О судьбах евреев, эвакуированных в столицу Узбекистана
Оставайтесь в курсе последних событий! Подписывайтесь на наш канал в Telegram.
Нельзя сказать, что эвакуация евреев СССР в годы Второй мировой и Великой Отечественной войны оставалась вне внимания историков. Однако изучение этой проблемы оставалось весьма ограниченным. Масштабы же эвакуации были грандиозными: только эвакуированных и беженцев насчитывалось по различным источникам и по различным методикам подсчетов от 13 до 17 миллионов человек, из них до 25 процентов – евреи.
В последнее десятилетие в России, Израиле и США исследователи стали обращаться к социально-политическим проблемам эвакуации (и реэвакуации, кстати, тоже.). А эти вопросы тем более не могут быть рассмотрены без проблематики межнациональных отношений. Наконец, вполне обоснованно тема эвакуации евреев начала изучаться в контексте истории Холокоста.
Созданы и функционируют организации бывших эвакуированных в разных городах и государствах на постсоветском пространстве. Увы, собирать свидетельства бывших эвакуированных и беженцев, они начали довольно поздно – ушли многие поколения. Разумеется, сбор свидетельств, выживших в Холокосте, вполне оправданно “заслонил” тему изучения воспоминаний эвакуированных и беженцев.
Эта тема заинтересовала меня давно и ныне моя деятельность направлена на поиск, сохранение и дальнейшее изучение воспоминаний свидетелей этого исторического события.
Хотелось бы познакомить с рядом материалов из моей коллекции, сохраняя стилистику оригиналов.
* * *
Из воспоминаний Михаила Ружанского (Бруклин. Нью-Йорк):
“…Июль 1941 года. Уже идут военные сражения на полях нашей страны. Каждую ночь, ровно в двенадцать, появляются немецкие бомбардировщики, сбрасывают свой смертоносный груз на спящий город и безнаказанно улетают. А мы, босоногая пацанва, утром собираем осколки еще теплых бомб, затем с удовольствием плаваем в реке, которая – вот она рядом, прохладная, небыстрая.

- ЧТО ТРЕБУЕТСЯ
A. Сколько эвакуированных и беженцев насчитывалось, по данным статьи об эвакуации евреев?
B. Почему, согласно статье об эвакуации евреев, тема изучения воспоминаний эвакуированных и беженцев оказалась в тени?
C. Выведите из статьи об эвакуации евреев без изменений фрагмент, который открывается словами, содержащими «В последнее десятилетие», и завершается словами «контексте истории Холокоста.».
Строки для этой работы не понадобятся.

- ИСХОДНЫЕ ДАННЫЕ

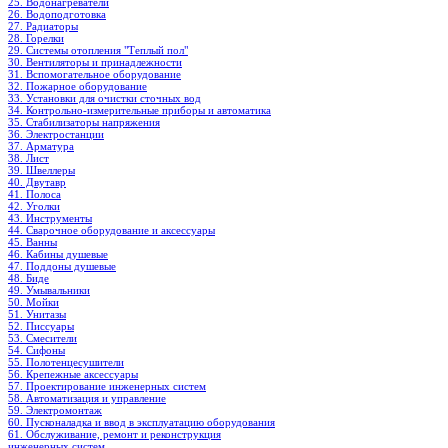
25. Водонагреватели
26. Водоподготовка
27. Радиаторы
28. Горелки
29. Системы отопления "Теплый пол"
30. Вентиляторы и принадлежности
31. Вспомогательное оборудование
32. Пожарное оборудование
33. Установки для очистки сточных вод
34. Контрольно-измерительные приборы и автоматика
35. Стабилизаторы напряжения
36. Электростанции
37. Арматура
38. Лист
39. Швеллеры
40. Двутавр
41. Полоса
42. Уголки
43. Инструменты
44. Сварочное оборудование и аксессуары
45. Ванны
46. Кабины душевые
47. Поддоны душевые
48. Биде
49. Умывальники
50. Мойки
51. Унитазы
52. Писсуары
53. Смесители
54. Сифоны
55. Полотенцесушители
56. Крепежные аксессуары
57. Проектирование инженерных систем
58. Автоматизация и управление
59. Электромонтаж
60. Пусконаладка и ввод в эксплуатацию оборудования
61. Обслуживание, ремонт и реконструкция
инженерных систем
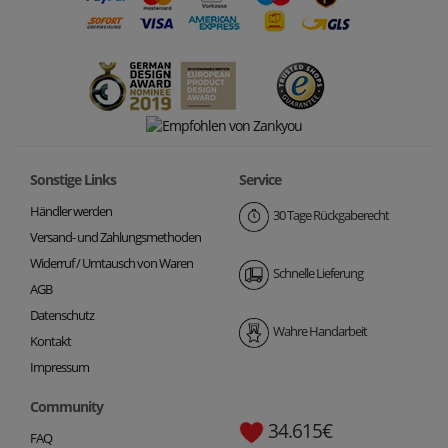
Sonstige Links
Service
Händler werden
30 Tage Rückgaberecht
Versand- und Zahlungsmethoden
Widerruf / Umtausch von Waren
Schnelle Lieferung
AGB
Datenschutz
Wahre Handarbeit
Kontakt
Impressum
Community
34.615€
FAQ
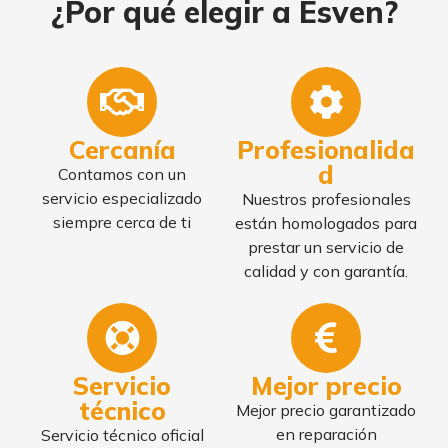
¿Por qué elegir a Esven?
Cercanía
Profesionalida
d
Contamos con un
servicio especializado
Nuestros profesionales
siempre cerca de ti
están homologados para
prestar un servicio de
calidad y con garantía.
Servicio
Mejor precio
técnico
Mejor precio garantizado
en reparación
Servicio técnico oficial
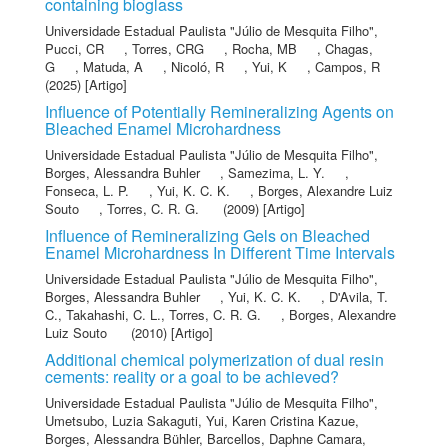
containing bioglass
Universidade Estadual Paulista "Júlio de Mesquita Filho"
,
Pucci, CR
,
Torres, CRG
,
Rocha, MB
,
Chagas,
G
,
Matuda, A
,
Nicoló, R
,
Yui, K
,
Campos, R
(2025) [Artigo]
Influence of Potentially Remineralizing Agents on
Bleached Enamel Microhardness
Universidade Estadual Paulista "Júlio de Mesquita Filho"
,
Borges, Alessandra Buhler
,
Samezima, L. Y.
,
Fonseca, L. P.
,
Yui, K. C. K.
,
Borges, Alexandre Luiz
Souto
,
Torres, C. R. G.
(2009) [Artigo]
Influence of Remineralizing Gels on Bleached
Enamel Microhardness In Different Time Intervals
Universidade Estadual Paulista "Júlio de Mesquita Filho"
,
Borges, Alessandra Buhler
,
Yui, K. C. K.
,
D'Avila, T.
C.
,
Takahashi, C. L.
,
Torres, C. R. G.
,
Borges, Alexandre
Luiz Souto
(2010) [Artigo]
Additional chemical polymerization of dual resin
cements: reality or a goal to be achieved?
Universidade Estadual Paulista "Júlio de Mesquita Filho"
,
Umetsubo, Luzia Sakaguti
,
Yui, Karen Cristina Kazue
,
Borges, Alessandra Bühler
,
Barcellos, Daphne Camara
,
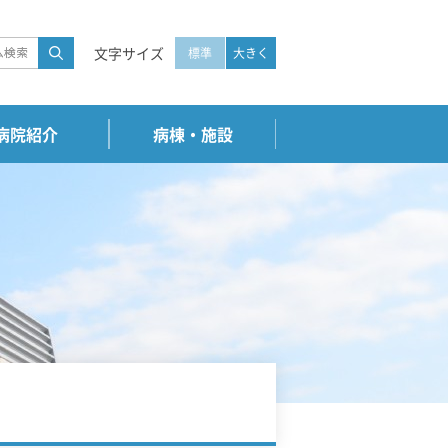
文字サイズ
標準
大きく
病院紹介
病棟・施設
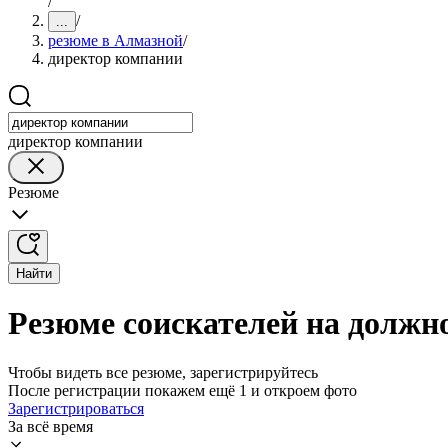
/
/
...
резюме в Алмазной
/
директор компании
директор компании
Резюме
Найти
Резюме соискателей на должн
Чтобы видеть все резюме, зарегистрируйтесь
После регистрации покажем ещё 1 и откроем фото
Зарегистрироваться
За всё время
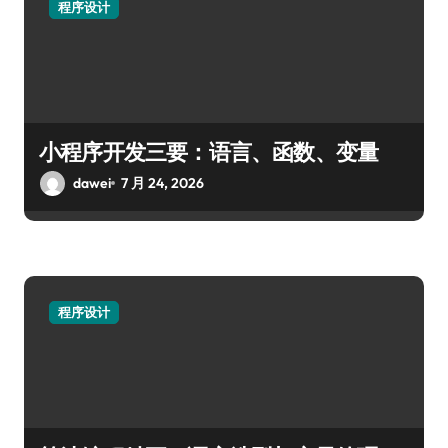
程序设计
小程序开发三要：语言、函数、变量
dawei
7 月 24, 2026
程序设计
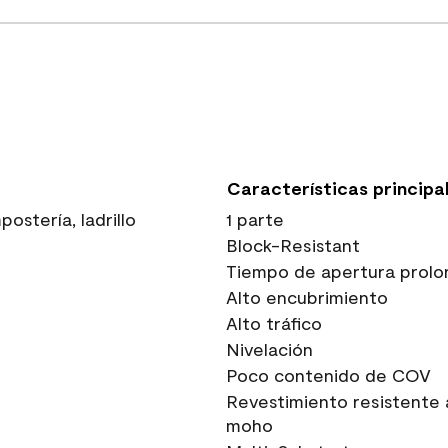
Características principa
stería, ladrillo
1 parte
Block-Resistant
Tiempo de apertura prolo
Alto encubrimiento
Alto tráfico
Nivelación
Poco contenido de COV
Revestimiento resistente 
moho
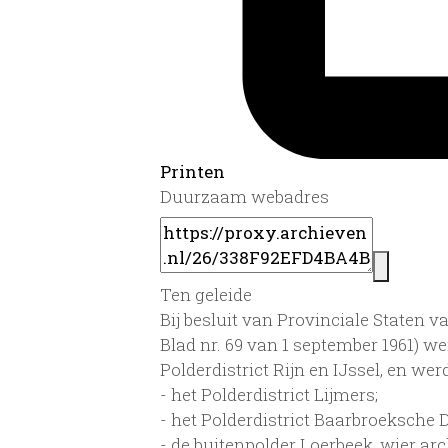
Printen
Duurzaam webadres
Ten geleide
Bij besluit van Provinciale Staten v
Blad nr. 69 van 1 september 1961) we
Polderdistrict Rijn en IJssel, en wer
- het Polderdistrict Lijmers;
- het Polderdistrict Baarbroeksche 
- de buitenpolder Loerbeek, wier a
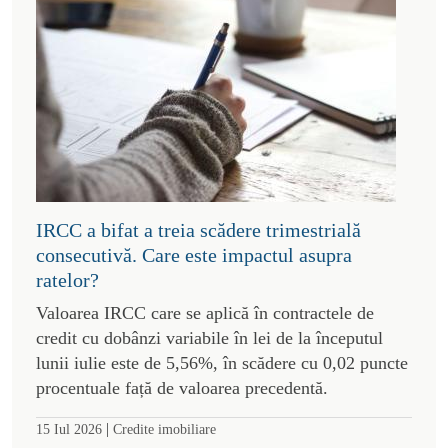
IRCC a bifat a treia scădere trimestrială
consecutivă. Care este impactul asupra
ratelor?
Valoarea IRCC care se aplică în contractele de
credit cu dobânzi variabile în lei de la începutul
lunii iulie este de 5,56%, în scădere cu 0,02 puncte
procentuale față de valoarea precedentă.
|
15 Iul 2026
Credite imobiliare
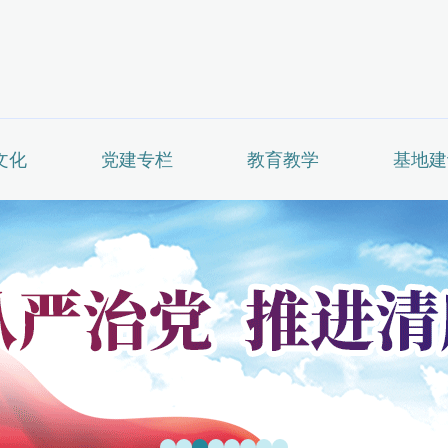
文化
党建专栏
教育教学
基地建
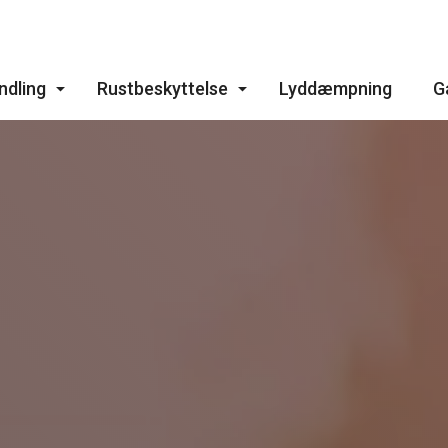
Skip to main content
dling
Rustbeskyttelse
Lyddæmpning
G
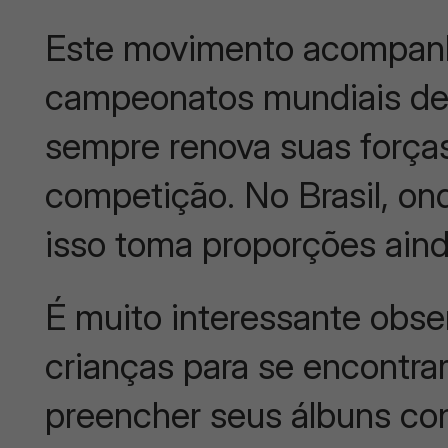
Este movimento acompanha
campeonatos mundiais de 
sempre renova suas forças
competição. No Brasil, ond
isso toma proporções aind
É muito interessante obse
crianças para se encontr
preencher seus álbuns co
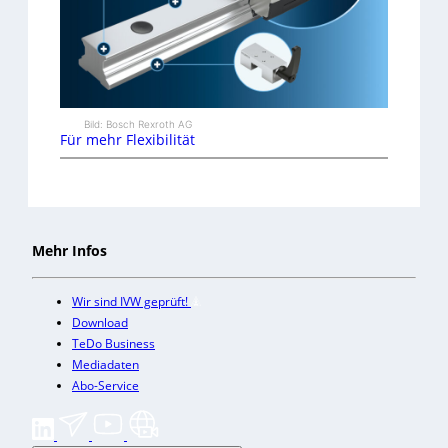
Bild: Bosch Rexroth AG
Für mehr Flexibilität
Mehr Infos
Wir sind IVW geprüft!
Download
TeDo Business
Mediadaten
Abo-Service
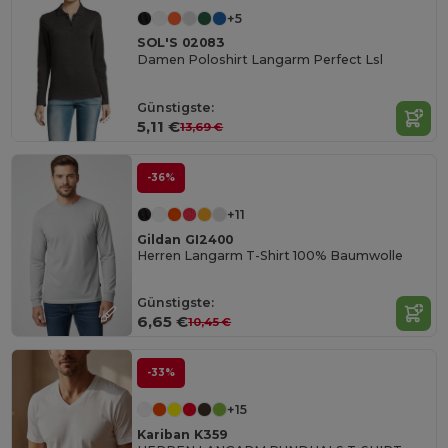
+5
SOL'S 02083
Damen Poloshirt Langarm Perfect Lsl
Günstigste:
5,11 €
13,69 €
-36%
+11
Gildan GI2400
Herren Langarm T-Shirt 100% Baumwolle
Günstigste:
6,65 €
10,45 €
-33%
+15
Kariban K359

- ОТВЕТЫ К ЗАДАНИЯМ
A. По различным источникам и методикам подсчетов, от 13 до 17 миллионов человек.

B. Эту тему «заслонил» сбор свидетельств выживших в Холокосте. Статья называет это вполне оправданным.

C.
В последнее десятилетие в России, Израиле и США исследователи стали обращаться к социально-политическим проблемам эвакуации (и реэвакуации, кстати, тоже.). А эти вопросы тем более не могут быть рассмотрены без проблематики межнациональных отношений. Наконец, вполне обоснованно тема эвакуации евреев начала изучаться в контексте истории Холокоста.